Наши глубочайшие страхи словно драконы, стерегущие наши величайшие сокровища.
Очень часто мои пациенты спрашивают, почему у меня так много черепашек. Они стоят на нескольких полках рядом с книгами у меня в кабинете. Не помню, как я начал их коллекционировать, но помню, откуда взялась первая.
Я приводил в порядок квартиру матери после ее смерти. Там она и обнаружилась, в маленьком шкафчике-витрине. Я помнил эту черепашку с детства. Она сделана из золотистого металла, с откидывающимся панцирем, скрывающим потайное отделение. Я снял ее с полки, заинтригованный, что же может находиться внутри. Может быть, какая-то подсказка о жизни моей матери или о моем детстве? Или что-то давно забытое: локон, старинное кольцо, старая монетка? Однако, открыв ее, я с удивлением увидел, что она пуста. Думаю, я был разочарован, но точно сказать не могу, ведь мной владела скорбь.
Когда пациенты расспрашивают меня о моей коллекции, я охотно им отвечаю, но никому не рассказываю о ее связи с моей матерью; просто говорю, что начал собирать черепашек довольно давно и что они мне очень нравятся. Я часто добавляю, что они напоминают мне людей – наши панцири и то, как мы прячемся. Уверен, что нечто подобное я сказал и Эйприл, когда она спросила меня о черепашках. На тот момент мы с ней были в терапии сравнительно недолго, месяцев шесть. Скорее всего, прежде чем рассказать ей, что для меня означают черепахи, я поинтересовался ее мнением.
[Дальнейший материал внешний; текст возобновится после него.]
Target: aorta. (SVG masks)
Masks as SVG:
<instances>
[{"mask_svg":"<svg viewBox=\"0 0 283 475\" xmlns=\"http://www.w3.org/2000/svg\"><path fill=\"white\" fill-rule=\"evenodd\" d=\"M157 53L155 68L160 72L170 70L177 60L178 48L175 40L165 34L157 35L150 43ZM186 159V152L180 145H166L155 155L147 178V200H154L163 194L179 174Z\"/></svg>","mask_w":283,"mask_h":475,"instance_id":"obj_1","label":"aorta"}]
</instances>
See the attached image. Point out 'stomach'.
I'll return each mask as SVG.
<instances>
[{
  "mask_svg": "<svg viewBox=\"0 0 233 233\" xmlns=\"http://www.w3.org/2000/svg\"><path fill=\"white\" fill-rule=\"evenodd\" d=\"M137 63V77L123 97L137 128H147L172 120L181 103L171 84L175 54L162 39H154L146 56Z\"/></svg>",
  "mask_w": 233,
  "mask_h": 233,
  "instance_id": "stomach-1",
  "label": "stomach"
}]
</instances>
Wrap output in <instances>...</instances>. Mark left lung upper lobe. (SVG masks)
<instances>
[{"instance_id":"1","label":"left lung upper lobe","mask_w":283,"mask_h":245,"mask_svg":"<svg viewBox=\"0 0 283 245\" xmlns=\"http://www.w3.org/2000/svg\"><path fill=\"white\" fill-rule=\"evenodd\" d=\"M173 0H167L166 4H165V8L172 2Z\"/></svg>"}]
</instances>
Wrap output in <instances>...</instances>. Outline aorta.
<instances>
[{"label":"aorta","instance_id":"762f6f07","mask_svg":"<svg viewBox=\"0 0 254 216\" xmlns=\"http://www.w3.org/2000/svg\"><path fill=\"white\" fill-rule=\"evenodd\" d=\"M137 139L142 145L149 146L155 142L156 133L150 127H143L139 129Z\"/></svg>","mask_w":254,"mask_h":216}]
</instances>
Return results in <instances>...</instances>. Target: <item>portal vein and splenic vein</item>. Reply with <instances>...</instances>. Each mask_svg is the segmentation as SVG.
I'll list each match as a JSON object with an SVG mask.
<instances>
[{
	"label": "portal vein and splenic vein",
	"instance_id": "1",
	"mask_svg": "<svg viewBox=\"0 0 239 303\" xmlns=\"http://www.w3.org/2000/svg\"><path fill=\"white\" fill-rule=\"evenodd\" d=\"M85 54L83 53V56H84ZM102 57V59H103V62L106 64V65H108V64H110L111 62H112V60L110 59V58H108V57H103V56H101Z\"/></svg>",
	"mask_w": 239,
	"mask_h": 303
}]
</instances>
В глубинной психотерапии отношения пациента и терапевта являются одновременно реальными и воображаемыми. Они реальны в том смысле, что я, терапевт, стремлюсь к эмоциональному присутствию и искренности. Однако они воображаемы в том смысле, что я как терапевт вживаюсь для своих пациентов (а они – для меня) в роли, наполненные субъективными плодами воображения. Мы, работающие в сфере глубинной психотерапии, называем это переносом и контрпереносом.
За 120 лет, прошедших с того момента, когда Зигмунд Фрейд и Карл Юнг привлекли наше внимание к бессознательному, мы, клиницисты, открыли, что паттерны раннего периода нашего развития служат нам сырьем для создания воображаемого представления о других[7]. Все мы создаем эти «проекции». В сущности, это строительные блоки нашей субъективности.
Используя слово «воображение» для описания этого типа познания, я делаю акцент на модели психики, которую мы подробнее рассмотрим в главе 3. Воображение в этой модели не столько сознательный творческий акт, сколько бессознательный. Это нечто креативное, что постоянно создается у нас в уме и в чем мы участвуем лишь косвенно. Нейропсихолог Стивен Пинкер называет этот процесс «метафоризации и комбинаторики» основой нашего мышления[8]. Итак, интерес Эйприл к моей коллекции черепах дал нам возможность чуть больше узнать о ней и о том, куда спонтанно поведет ее психика.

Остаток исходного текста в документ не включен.